### Source data

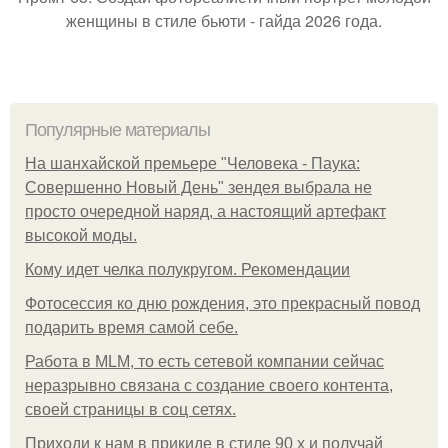
женщины в стиле бьюти - гайда 2026 года.
Популярные материалы
На шанхайской премьере "Человека - Паука:
Совершенно Новый День" зендея выбрала не
просто очередной наряд, а настоящий артефакт
высокой моды.
Кому идет челка полукругом. Рекомендации
Фотосессия ко дню рождения, это прекрасный повод
подарить время самой себе.
Работа в MLM, то есть сетевой компании сейчас
неразрывно связана с создание своего контента,
своей страницы в соц сетях.
Приходи к нам в прикиде в стиле 90 х и получай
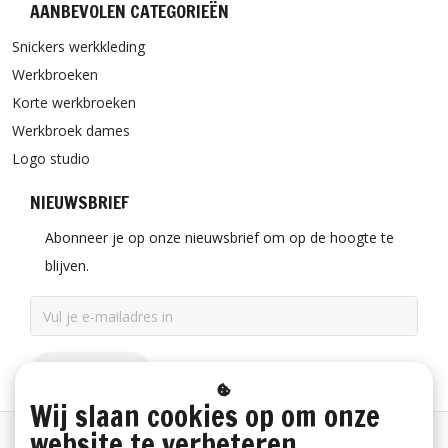
AANBEVOLEN CATEGORIEËN
Snickers werkkleding
Werkbroeken
Korte werkbroeken
Werkbroek dames
Logo studio
NIEUWSBRIEF
Abonneer je op onze nieuwsbrief om op de hoogte te
blijven.
ABONNEER
Wij slaan cookies op om onze
website te verbeteren.
Betaalinformatie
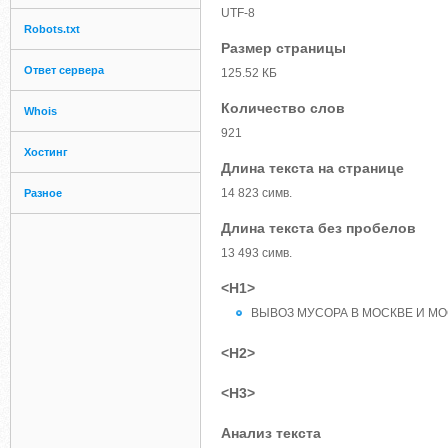
UTF-8
Robots.txt
Размер страницы
Ответ сервера
125.52 КБ
Количество слов
Whois
921
Хостинг
Длина текста на странице
14 823 симв.
Разное
Длина текста без пробелов
13 493 симв.
<H1>
ВЫВОЗ МУСОРА В МОСКВЕ И М
<H2>
<H3>
Анализ текста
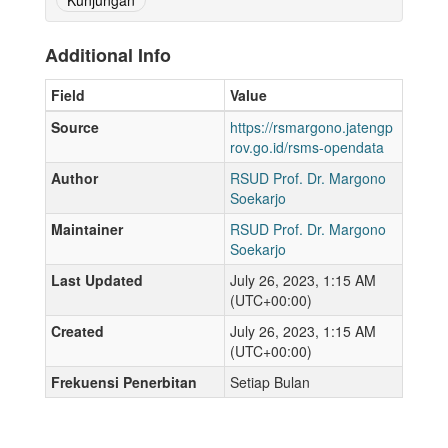
Kunjungan
Additional Info
Field
Value
Source
https://rsmargono.jatengp
rov.go.id/rsms-opendata
Author
RSUD Prof. Dr. Margono
Soekarjo
Maintainer
RSUD Prof. Dr. Margono
Soekarjo
Last Updated
July 26, 2023, 1:15 AM
(UTC+00:00)
Created
July 26, 2023, 1:15 AM
(UTC+00:00)
Frekuensi Penerbitan
Setiap Bulan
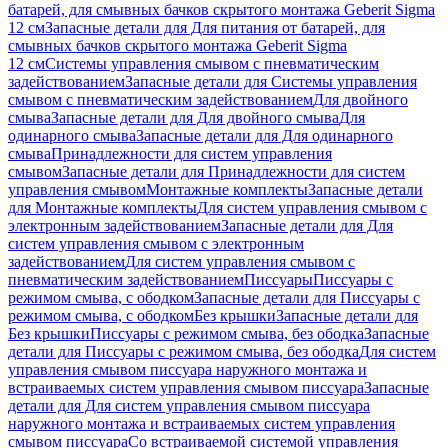
батарей, для смывных бачков скрытого монтажа Geberit Sigma
12 см
Запасные детали для Для питания от батарей, для
смывных бачков скрытого монтажа Geberit Sigma
12 см
Системы управления смывом с пневматическим
задействованием
Запасные детали для Системы управления
смывом с пневматическим задействованием
Для двойного
смыва
Запасные детали для Для двойного смыва
Для
одинарного смыва
Запасные детали для Для одинарного
смыва
Принадлежности для систем управления
смывом
Запасные детали для Принадлежности для систем
управления смывом
Монтажные комплекты
Запасные детали
для Монтажные комплекты
Для систем управления смывом с
электронным задействованием
Запасные детали для Для
систем управления смывом с электронным
задействованием
Для систем управления смывом с
пневматическим задействованием
Писсуары
Писсуары с
режимом смыва, с ободком
Запасные детали для Писсуары с
режимом смыва, с ободком
Без крышки
Запасные детали для
Без крышки
Писсуары с режимом смыва, без ободка
Запасные
детали для Писсуары с режимом смыва, без ободка
Для систем
управления смывом писсуара наружного монтажа и
встраиваемых систем управления смывом писсуара
Запасные
детали для Для систем управления смывом писсуара
наружного монтажа и встраиваемых систем управления
смывом писсуара
Со встраиваемой системой управления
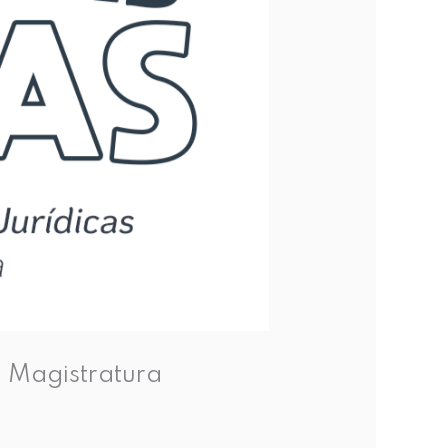
a Magistratura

######

• **Requirement**: In the items, retype every line from the one containing "AANBEVOLEN CATEGORIEËN" through the one containing "Betaalinformatie", both included, without changing a character.

• **Task output**:
AANBEVOLEN CATEGORIEËN
Snickers werkkleding
Werkbroeken
Korte werkbroeken
Werkbroek dames
Logo studio
NIEUWSBRIEF
Abonneer je op onze nieuwsbrief om op de hoogte te
blijven.
ABONNEER
Wij slaan cookies op om onze
website te verbeteren.
Betaalinformatie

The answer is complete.